L’IASB vient de fêter, avec discrétion, son dixième anniversaire. Une nouvelle équipe de management est en cours d’installation, avec Hans Hoogervorst et Ian MacIntosh, les Trustees procèdent à la sélection d’un nouveau Chairman pour succéder au regretté Tommaso Padoa-Schioppa, un appel à commentaires va être publié pour définir le programme de travail des cinq prochaines années, la gouvernance de l’IFRS Foundation fait l’objet de nouvelles propositions à la fois par les Trustees et par le Monitoring Board, et l’accord dit Memorandum of Understanding avec le FASB, précisant le contenu et les modalités du programme de convergence, vient à expiration. Les sujets de réflexion ne manquent donc pas, mais je me contenterai ici d’aborder la question de l’étendue de l’application des IFRS à l’issue de dix ans d’efforts.

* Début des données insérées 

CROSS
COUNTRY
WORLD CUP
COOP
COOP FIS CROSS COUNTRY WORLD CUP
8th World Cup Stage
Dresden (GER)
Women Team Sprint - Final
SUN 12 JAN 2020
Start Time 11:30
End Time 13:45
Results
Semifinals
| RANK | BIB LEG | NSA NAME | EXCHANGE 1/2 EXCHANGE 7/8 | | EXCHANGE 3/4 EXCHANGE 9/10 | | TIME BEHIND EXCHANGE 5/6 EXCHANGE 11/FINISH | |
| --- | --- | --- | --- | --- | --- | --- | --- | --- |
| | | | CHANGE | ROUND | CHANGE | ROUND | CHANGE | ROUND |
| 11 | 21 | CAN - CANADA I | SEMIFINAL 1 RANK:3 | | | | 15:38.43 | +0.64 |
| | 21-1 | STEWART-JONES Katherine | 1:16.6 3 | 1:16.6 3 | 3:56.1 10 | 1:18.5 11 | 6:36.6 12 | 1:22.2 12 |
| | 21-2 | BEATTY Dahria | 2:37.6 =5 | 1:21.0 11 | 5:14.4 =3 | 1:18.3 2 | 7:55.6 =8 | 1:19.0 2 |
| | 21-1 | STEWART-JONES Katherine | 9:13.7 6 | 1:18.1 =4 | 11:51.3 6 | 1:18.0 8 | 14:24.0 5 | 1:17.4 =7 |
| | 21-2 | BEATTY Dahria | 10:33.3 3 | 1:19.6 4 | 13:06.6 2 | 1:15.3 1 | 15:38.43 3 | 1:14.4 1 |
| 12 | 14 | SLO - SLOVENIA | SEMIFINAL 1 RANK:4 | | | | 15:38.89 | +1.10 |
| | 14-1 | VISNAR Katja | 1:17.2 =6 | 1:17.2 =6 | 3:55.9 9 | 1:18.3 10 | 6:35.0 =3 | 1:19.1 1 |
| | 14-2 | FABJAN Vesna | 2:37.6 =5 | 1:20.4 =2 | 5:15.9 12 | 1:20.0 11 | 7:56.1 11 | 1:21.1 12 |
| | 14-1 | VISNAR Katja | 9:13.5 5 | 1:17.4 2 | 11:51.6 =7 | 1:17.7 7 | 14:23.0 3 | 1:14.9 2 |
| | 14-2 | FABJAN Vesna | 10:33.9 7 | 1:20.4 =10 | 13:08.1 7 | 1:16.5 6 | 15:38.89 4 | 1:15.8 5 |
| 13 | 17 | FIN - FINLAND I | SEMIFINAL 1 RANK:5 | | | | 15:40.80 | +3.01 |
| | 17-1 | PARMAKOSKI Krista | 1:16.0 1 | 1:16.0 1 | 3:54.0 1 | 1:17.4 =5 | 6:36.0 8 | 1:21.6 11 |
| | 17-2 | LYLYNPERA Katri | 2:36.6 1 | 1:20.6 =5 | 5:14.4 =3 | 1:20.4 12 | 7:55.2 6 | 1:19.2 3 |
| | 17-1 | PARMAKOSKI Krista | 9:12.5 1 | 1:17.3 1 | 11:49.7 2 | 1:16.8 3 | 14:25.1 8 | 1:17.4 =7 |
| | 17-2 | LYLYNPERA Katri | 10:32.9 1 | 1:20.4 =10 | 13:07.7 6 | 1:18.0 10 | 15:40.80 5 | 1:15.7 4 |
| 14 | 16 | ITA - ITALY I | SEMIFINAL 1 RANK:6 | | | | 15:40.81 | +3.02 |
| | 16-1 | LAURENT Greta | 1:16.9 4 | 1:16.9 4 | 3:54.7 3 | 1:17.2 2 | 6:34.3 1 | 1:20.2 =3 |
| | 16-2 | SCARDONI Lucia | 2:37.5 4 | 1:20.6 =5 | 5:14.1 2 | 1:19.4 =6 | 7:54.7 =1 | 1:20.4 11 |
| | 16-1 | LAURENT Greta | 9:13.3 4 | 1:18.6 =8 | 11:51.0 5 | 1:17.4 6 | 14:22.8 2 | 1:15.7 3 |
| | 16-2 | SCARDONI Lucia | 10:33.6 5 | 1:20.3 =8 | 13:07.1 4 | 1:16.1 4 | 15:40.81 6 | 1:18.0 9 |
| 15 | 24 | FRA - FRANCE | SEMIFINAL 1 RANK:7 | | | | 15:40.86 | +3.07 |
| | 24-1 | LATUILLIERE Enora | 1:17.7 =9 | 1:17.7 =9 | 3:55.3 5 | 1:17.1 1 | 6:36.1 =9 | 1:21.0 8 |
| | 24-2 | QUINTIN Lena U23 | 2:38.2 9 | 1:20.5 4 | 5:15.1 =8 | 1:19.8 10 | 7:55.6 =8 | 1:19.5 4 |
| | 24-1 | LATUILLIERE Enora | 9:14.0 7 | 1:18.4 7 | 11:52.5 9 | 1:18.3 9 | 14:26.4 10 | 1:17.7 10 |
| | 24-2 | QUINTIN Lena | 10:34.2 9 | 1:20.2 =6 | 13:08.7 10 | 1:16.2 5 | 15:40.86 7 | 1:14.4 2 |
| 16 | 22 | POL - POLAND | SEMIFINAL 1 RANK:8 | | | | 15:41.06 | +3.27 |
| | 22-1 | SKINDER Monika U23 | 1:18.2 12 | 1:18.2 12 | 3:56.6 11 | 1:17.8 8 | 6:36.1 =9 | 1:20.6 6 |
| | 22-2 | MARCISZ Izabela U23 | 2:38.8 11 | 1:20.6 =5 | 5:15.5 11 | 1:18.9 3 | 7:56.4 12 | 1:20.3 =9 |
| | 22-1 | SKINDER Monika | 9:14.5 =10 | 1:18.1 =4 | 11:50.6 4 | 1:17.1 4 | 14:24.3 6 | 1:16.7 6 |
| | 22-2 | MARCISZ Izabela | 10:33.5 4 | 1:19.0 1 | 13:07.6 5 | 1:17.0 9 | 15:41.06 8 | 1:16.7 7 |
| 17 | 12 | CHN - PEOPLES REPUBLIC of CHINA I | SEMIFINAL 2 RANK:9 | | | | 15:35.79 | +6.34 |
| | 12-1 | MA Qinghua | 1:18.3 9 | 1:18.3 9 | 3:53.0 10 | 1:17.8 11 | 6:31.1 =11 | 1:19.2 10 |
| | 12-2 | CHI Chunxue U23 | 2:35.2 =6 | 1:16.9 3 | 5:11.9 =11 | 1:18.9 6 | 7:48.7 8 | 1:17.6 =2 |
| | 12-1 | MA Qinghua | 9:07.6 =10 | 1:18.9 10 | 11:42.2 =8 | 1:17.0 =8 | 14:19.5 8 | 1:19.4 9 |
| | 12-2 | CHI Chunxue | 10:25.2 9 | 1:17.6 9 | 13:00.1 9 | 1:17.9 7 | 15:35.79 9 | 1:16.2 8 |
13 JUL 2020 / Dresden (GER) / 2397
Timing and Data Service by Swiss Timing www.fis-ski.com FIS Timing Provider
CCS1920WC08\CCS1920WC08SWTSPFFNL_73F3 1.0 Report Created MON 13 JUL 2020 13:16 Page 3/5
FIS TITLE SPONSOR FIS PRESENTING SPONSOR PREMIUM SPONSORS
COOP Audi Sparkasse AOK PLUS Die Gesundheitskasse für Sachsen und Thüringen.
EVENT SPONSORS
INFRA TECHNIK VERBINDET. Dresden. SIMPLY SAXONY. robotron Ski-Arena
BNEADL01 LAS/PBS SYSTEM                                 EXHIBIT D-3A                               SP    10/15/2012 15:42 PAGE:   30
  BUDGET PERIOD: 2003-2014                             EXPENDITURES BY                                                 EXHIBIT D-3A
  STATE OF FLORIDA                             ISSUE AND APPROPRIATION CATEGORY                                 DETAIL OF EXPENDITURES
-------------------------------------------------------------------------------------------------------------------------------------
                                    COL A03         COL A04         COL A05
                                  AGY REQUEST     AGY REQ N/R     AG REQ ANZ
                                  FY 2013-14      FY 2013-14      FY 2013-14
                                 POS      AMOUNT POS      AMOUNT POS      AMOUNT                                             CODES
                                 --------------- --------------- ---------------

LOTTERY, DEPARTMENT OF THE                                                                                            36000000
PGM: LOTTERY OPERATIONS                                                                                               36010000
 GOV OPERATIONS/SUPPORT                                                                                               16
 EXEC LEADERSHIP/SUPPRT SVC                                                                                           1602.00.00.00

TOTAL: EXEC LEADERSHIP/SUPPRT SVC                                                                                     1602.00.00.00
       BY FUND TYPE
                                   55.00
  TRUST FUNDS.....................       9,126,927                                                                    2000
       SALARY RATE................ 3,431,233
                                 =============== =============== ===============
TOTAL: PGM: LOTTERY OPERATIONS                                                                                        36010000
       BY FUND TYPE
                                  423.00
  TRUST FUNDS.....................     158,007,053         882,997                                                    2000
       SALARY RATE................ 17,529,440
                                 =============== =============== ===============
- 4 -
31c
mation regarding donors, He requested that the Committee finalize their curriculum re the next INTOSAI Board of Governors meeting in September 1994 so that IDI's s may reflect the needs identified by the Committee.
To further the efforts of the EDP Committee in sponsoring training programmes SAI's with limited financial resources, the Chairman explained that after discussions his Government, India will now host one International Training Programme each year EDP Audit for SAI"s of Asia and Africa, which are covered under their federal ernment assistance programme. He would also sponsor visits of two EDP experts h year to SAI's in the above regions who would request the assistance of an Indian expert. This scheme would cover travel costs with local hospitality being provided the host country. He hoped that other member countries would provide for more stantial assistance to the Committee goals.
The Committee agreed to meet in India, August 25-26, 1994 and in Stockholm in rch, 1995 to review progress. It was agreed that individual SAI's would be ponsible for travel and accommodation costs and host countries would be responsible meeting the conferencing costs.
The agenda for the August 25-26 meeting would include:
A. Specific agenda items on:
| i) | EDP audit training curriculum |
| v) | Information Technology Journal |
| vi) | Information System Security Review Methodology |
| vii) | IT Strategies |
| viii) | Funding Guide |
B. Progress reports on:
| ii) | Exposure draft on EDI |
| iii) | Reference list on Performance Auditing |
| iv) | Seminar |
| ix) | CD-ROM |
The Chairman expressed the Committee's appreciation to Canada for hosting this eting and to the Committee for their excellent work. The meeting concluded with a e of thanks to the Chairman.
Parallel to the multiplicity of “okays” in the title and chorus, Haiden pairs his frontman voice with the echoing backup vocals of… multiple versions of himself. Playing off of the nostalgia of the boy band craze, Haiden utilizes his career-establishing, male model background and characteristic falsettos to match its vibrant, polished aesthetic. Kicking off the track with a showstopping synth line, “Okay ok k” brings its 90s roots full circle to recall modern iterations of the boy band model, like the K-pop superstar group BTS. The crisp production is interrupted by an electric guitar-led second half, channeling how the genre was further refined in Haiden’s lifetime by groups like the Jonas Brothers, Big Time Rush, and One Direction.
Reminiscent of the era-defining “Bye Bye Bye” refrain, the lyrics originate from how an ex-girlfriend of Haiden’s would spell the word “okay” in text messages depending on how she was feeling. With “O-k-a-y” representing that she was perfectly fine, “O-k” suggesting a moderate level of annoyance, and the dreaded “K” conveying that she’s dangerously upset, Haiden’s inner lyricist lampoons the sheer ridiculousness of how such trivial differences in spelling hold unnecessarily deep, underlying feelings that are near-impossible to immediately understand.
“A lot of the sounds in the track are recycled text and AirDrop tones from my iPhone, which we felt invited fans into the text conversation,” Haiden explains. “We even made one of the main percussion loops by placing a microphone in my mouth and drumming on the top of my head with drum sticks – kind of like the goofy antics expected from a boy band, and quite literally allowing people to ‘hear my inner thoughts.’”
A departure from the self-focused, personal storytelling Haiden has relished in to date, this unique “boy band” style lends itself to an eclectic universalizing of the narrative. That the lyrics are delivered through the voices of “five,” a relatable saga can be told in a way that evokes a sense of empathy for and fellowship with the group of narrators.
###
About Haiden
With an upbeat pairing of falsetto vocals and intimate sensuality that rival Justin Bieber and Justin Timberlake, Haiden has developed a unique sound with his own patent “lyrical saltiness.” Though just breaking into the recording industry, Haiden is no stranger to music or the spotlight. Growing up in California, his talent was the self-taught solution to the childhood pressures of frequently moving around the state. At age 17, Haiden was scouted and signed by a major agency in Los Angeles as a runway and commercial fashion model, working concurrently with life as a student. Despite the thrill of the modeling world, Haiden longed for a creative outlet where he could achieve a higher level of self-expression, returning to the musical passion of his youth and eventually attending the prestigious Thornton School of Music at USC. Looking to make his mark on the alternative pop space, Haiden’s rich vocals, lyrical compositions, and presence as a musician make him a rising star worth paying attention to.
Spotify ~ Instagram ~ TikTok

Quelques commentaires au sujet du SEC Staff paper de Mai 2011

La publication le 26 mai 2011 d’une note du staff de la SEC (« Exploring a possible method of incorporation ») détaillant le contenu de la notion de « Condorsement » évoquée en Décembre 2010 (2), a amené des commentateurs français à douter de la volonté des USA d’adopter un jour les normes internationales. Des expressions très fortes, telles que « coup de tonnerre », « camouflet », « échec », ont été employées. Les interrogations sont toujours légitimes, mais il est à mon avis trop tôt pour tirer des conclusions. En effet, le staff se contente pour l’instant d’explorer toutes les modalités techniques envisageables pour une transition des US GAAP aux IFRS, afin d’obtenir des commentaires des parties prenantes, puis de les discuter lors de la table ronde qui se tiendra en juillet.

La publication par le staff d’études sur les différentes modalités possibles de transition (2) était prévue dans le « Staff Work Plan » publié en février 2010. Il formulera ensuite une recommandation au collège des commissaires de la SEC, qui devraient décider formellement d’ici à la fin de l’année. A ce stade, il est dangereux de vouloir lire entre les lignes et rien ne permet d’affirmer que la SEC reporterait sa décision ou prendrait une décision de non adoption. Mais il est évident que faire « basculer » d’un référentiel à l’autre les 4500 sociétés cotées américaines est un exercice lourd et complexe, et qu’il serait impensable que les modalités de transition ne fassent pas l’objet d’une étude approfondie, surtout dans un pays où la protection des investisseurs est prise au sérieux par les autorités.

On peut aussi trouver normal qu’à l’instar de ce qu’ont institué l’Union Européenne et d’autres Etats, un mécanisme formel « d’endorsement » soit mis en place aux USA pour donner force légale aux normes publiées par l’IASB ; et on peut trouver logique que la SEC s’appuie sur le FASB , comme la Commission Européenne s’appuie sur l’EFRAG, pour obtenir un avis technique préalable à la décision d’endorsement. Il faudra naturellement être attentif au risque que les uns ou les autres décident d’un « carve out », qui amènerait à des normes non comparables d’une juridiction à l’autre. Je suis moins inquiet au sujet de la possibilité de « carve in », à savoir l’ajout, pour des besoins spécifiques aux USA, de commentaires destinés à favoriser la bonne application des IFRS à des situations propres à cet environnement.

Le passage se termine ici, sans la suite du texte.